Obviously, sitcom characters in the 1950s and 60s, even married couples, weren’t allowed to be shown in the same bed together. And in at least two sitcoms I can think of, I Love Lucy and Dick Van Dyke, the couples were shown sleeping in separate beds.
My question is, did this setup seem as ridiculous then as it did now? Were there hot young couples like Rob and Laura who, for whatever reason, slept in twin beds? Because if not, it seems like a very unique form of censorship; whereas most censorship just omitted words or concepts, these shows actually* invented a whole different lifestyle* to duck the censors. The only other thing I can think of that’s remotely close to that is creating bathrooms without toilets, but you could argue that the toilets were just up against the fourth wall.

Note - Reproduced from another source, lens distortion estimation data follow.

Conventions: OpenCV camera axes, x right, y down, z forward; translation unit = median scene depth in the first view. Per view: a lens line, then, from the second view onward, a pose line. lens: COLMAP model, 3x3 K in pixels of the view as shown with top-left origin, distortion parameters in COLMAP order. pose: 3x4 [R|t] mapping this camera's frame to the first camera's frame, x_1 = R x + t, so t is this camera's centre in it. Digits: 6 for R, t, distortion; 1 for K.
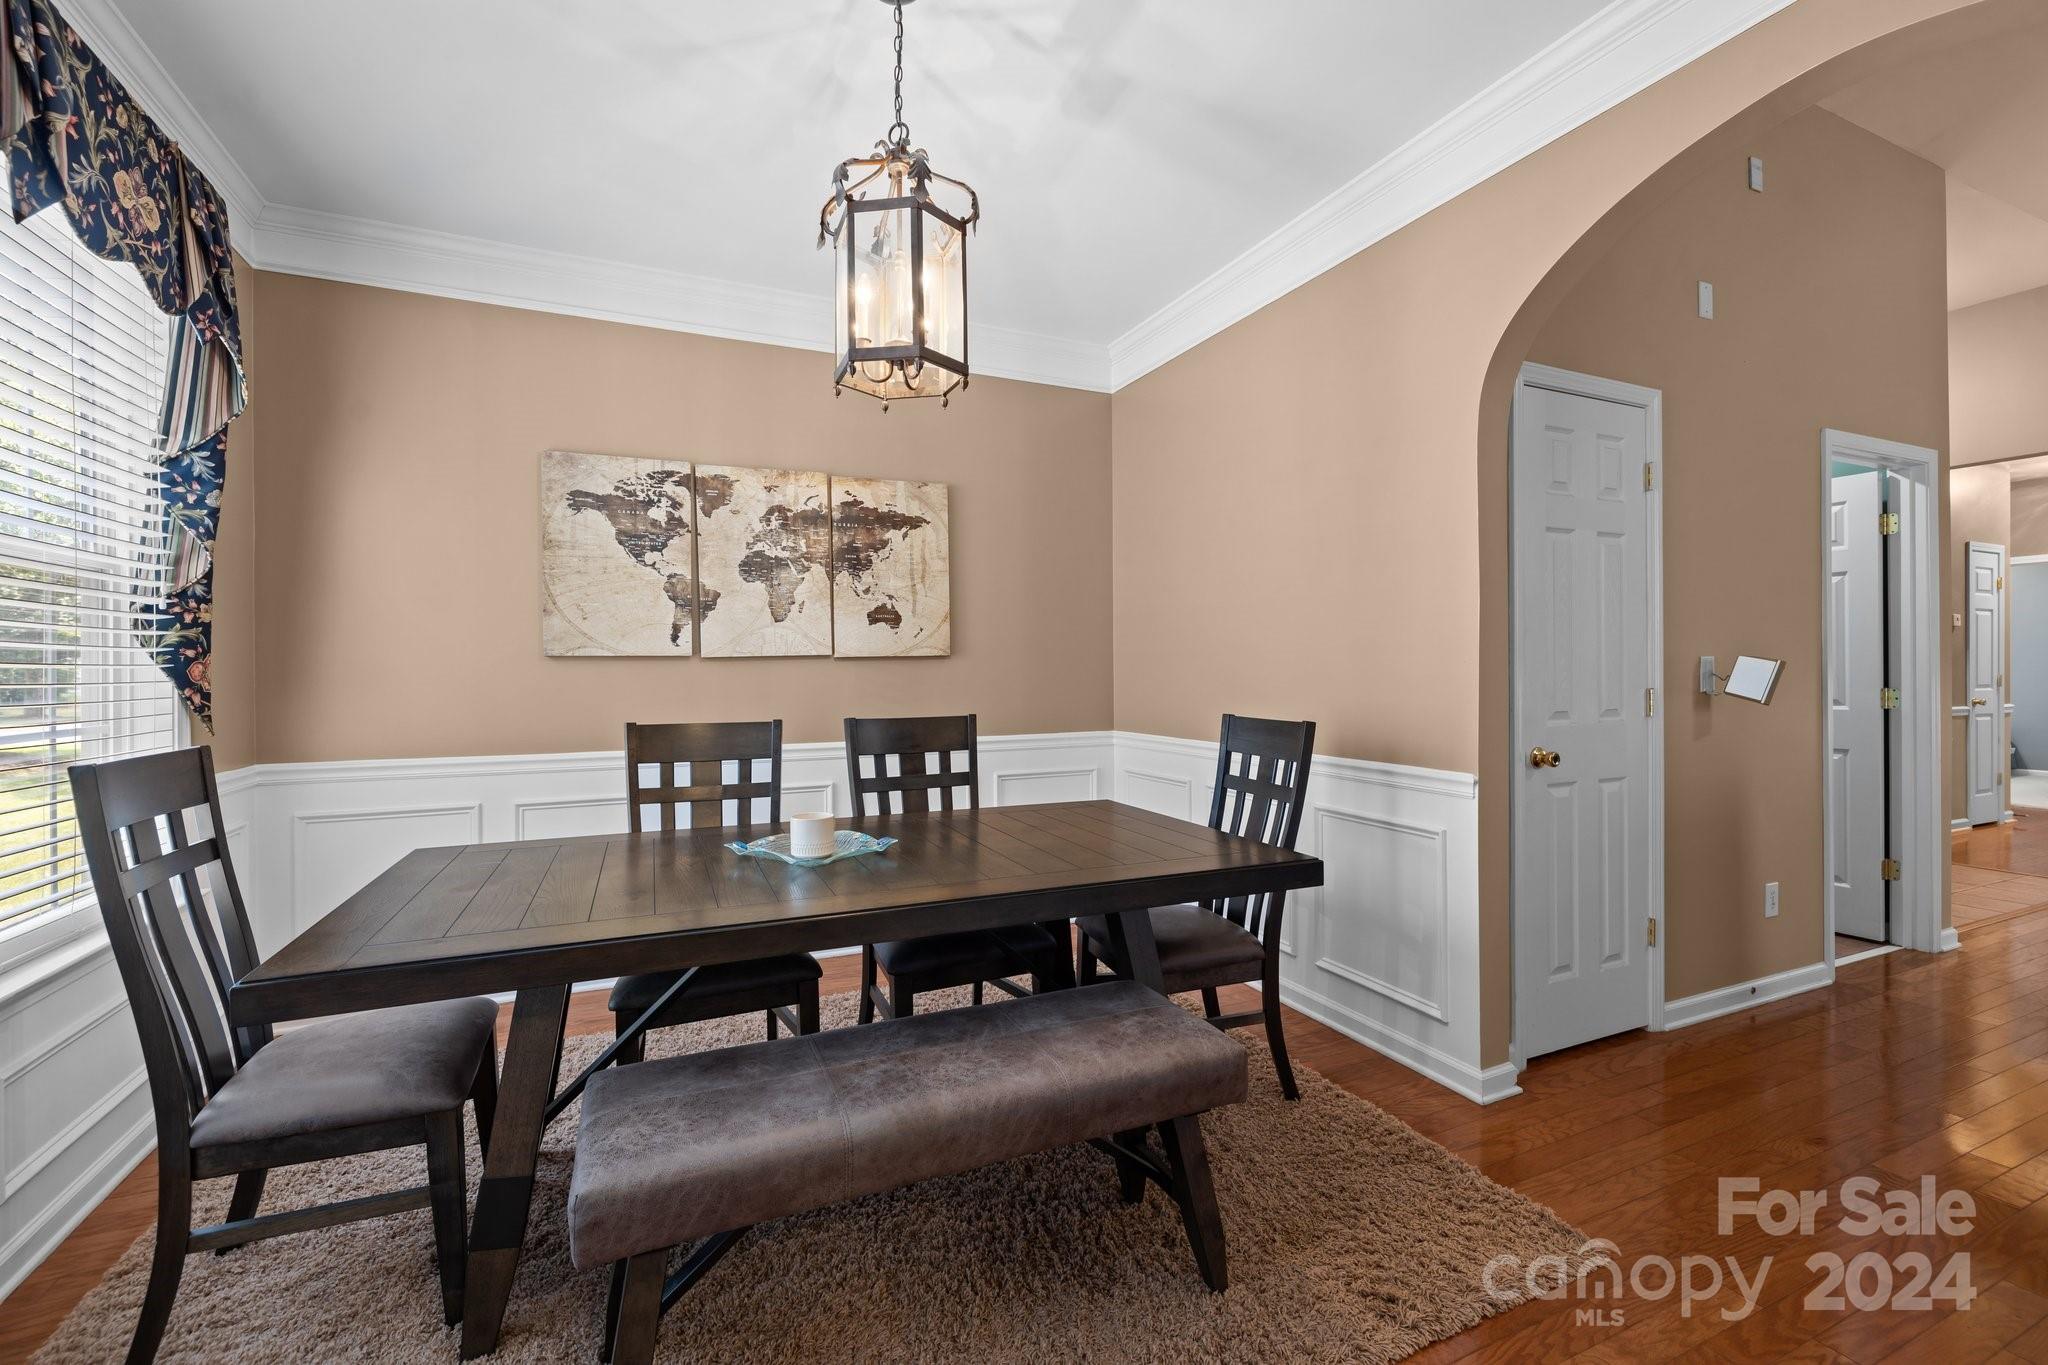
lens RADIAL K [[853.6, 0, 1019.2], [0, 853.6, 674.5], [0, 0, 1]] dist [0.000716, -0.000990]
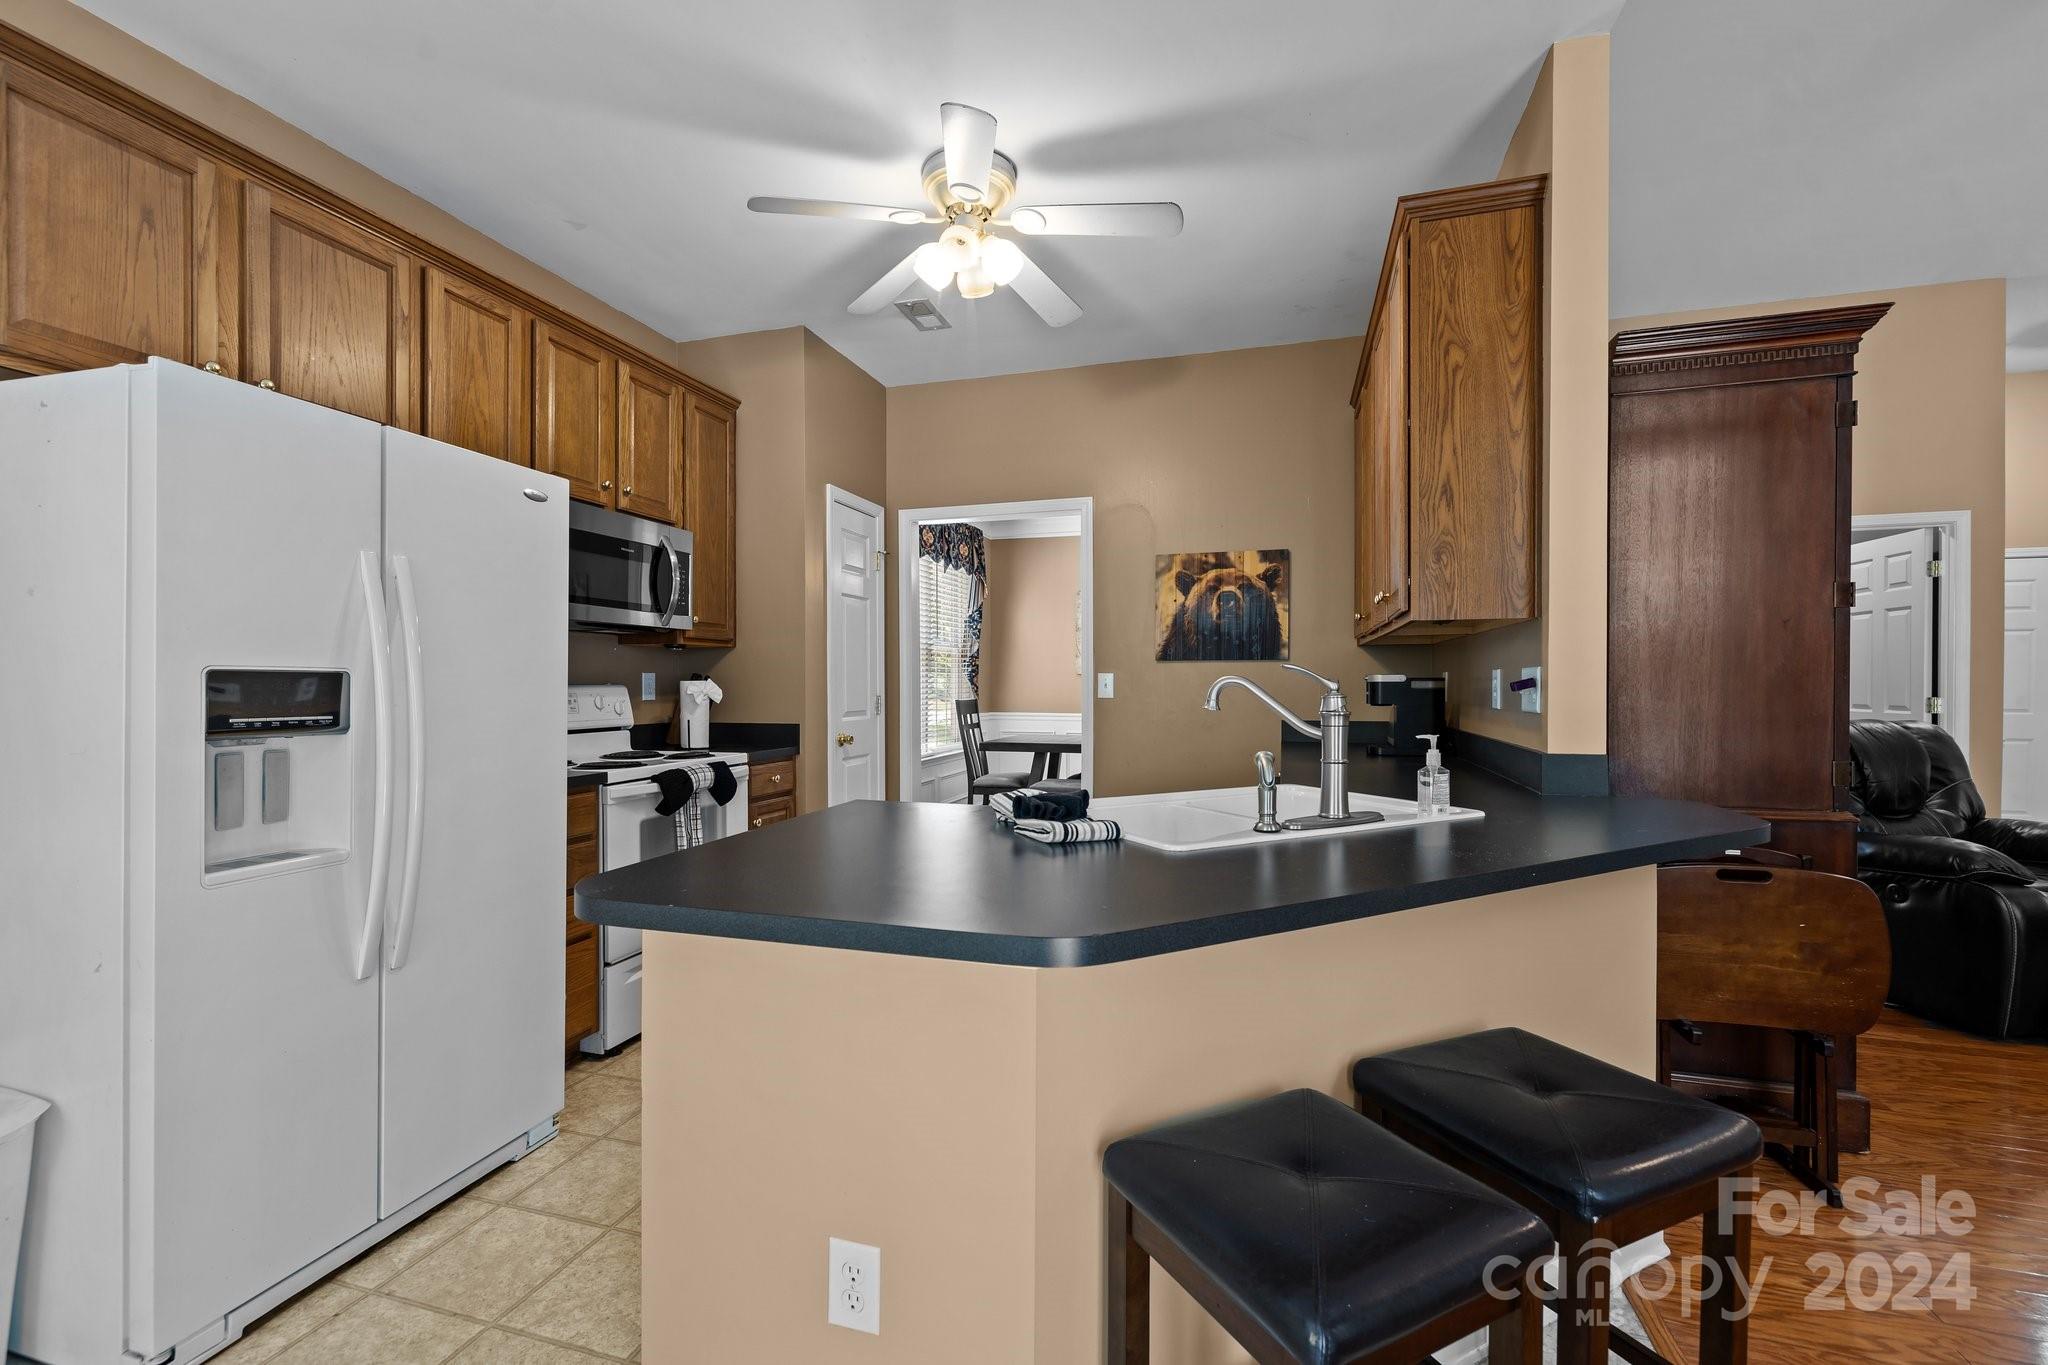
lens RADIAL K [[853.6, 0, 1015.9], [0, 853.6, 697.4], [0, 0, 1]] dist [0.000716, -0.000990]
pose [[0.751637, 0.016993, -0.659358, 0.956239], [-0.007685, 0.999826, 0.017007, 0.006507], [0.659532, -0.007716, 0.751637, -0.990449]]
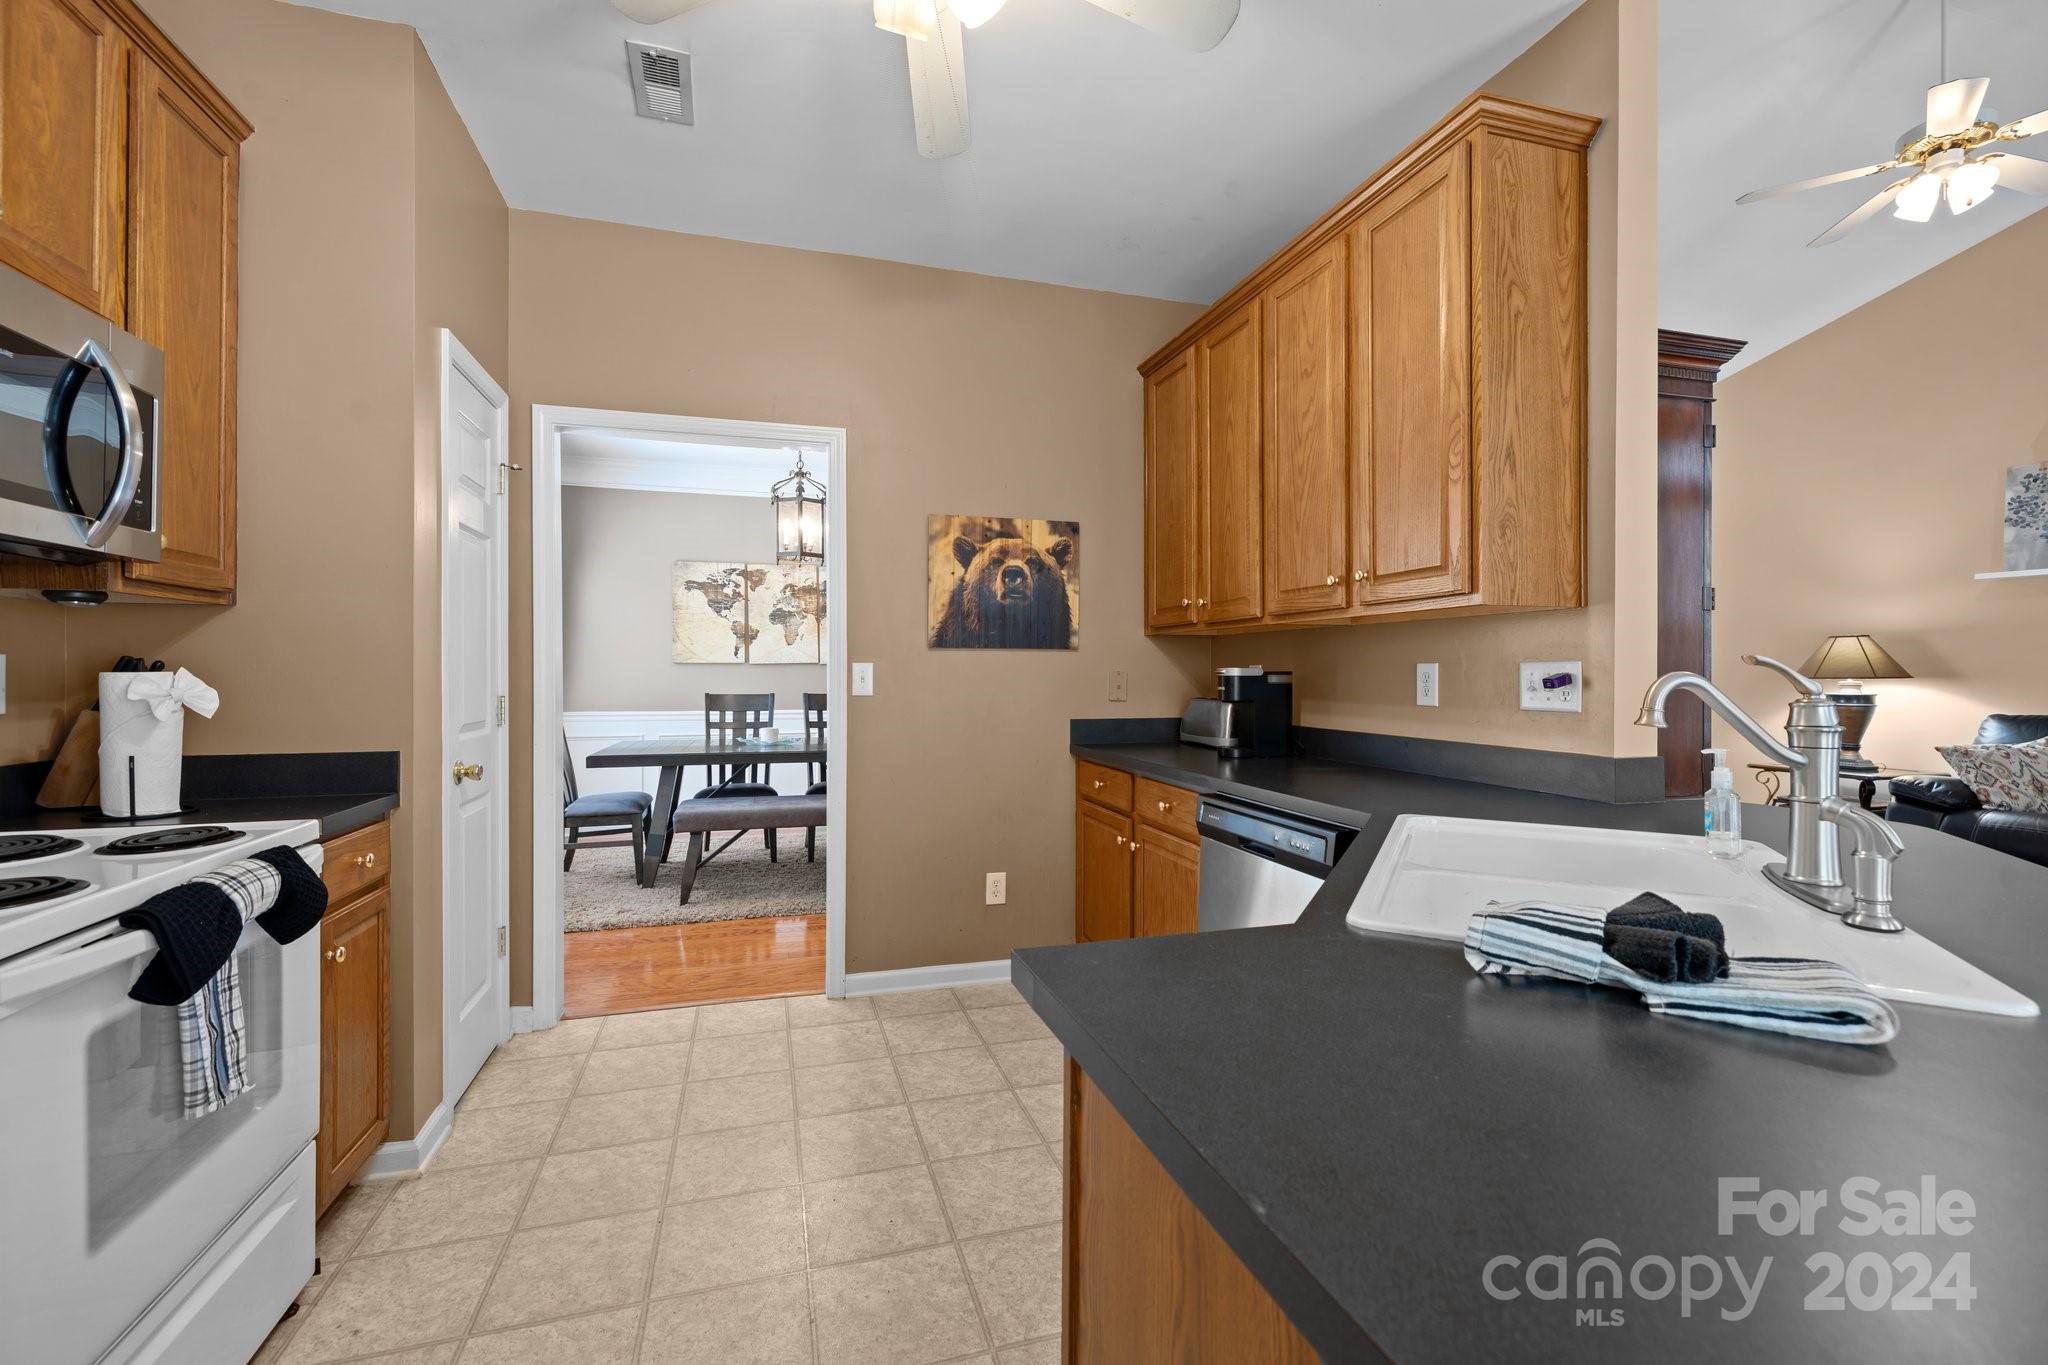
lens RADIAL K [[853.6, 0, 1007.9], [0, 853.6, 675.9], [0, 0, 1]] dist [0.000716, -0.000990]
pose [[0.990072, 0.008405, -0.140308, 0.503617], [-0.008746, 0.999960, -0.001813, 0.005623], [0.140287, 0.003023, 0.990106, -0.874014]]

Just one of those things that bugs me about Dick Van Dyke, as I watch it on Hulu and remember what an otherwise perfect show it was.
Lucy and Ricky Ricardo didn’t always have separate beds. In the first episodes of the first season, they had twin beds that were shoved up next to each other with no space between.
Rob and Laura Petrie could have shared a bed, at least from the 1964–65 season onward. More on television beds.
Oh, there can be reasons for separate beds. My husband and I sleep in separate rooms, because I can’t sleep without a nightlight and radio on, and he can’t sleep with them. We also have different bedtimes and sleeping habits, and both of us snore.
I think “sex with the bra on” is the modern version of this: not that people in real life never leave their bra on during sex, but TV characters always do, so that they can show them in bed together, uncovered from the waist up.
In point of oddness, my parents-in-law did this as long as I knew them. Until my father-in-laws death in 2000 (and I’d known them since the mid-1980s) they slept in twin beds pushed together.
So I can’t say it’s unheard of. Bear in mind, though, that they were about 15-20 years older than the usual parents for my generation. They were both more in 1929-30 and got married and had children very late. So it might be an age thing…or it could be some entirely undiscovered reason.
Having twin beds placed together offers the best of both worlds. Each partner can choose a preferred mattress firmness, and one partner’s restless shifting is less likely to disturb the other partner’s sleep.
My aunt and uncle also had separate beds, and my aunt had a broken back, but the separate beds came first. I think it was the kind of furniture they preferred, and he did snore a lot.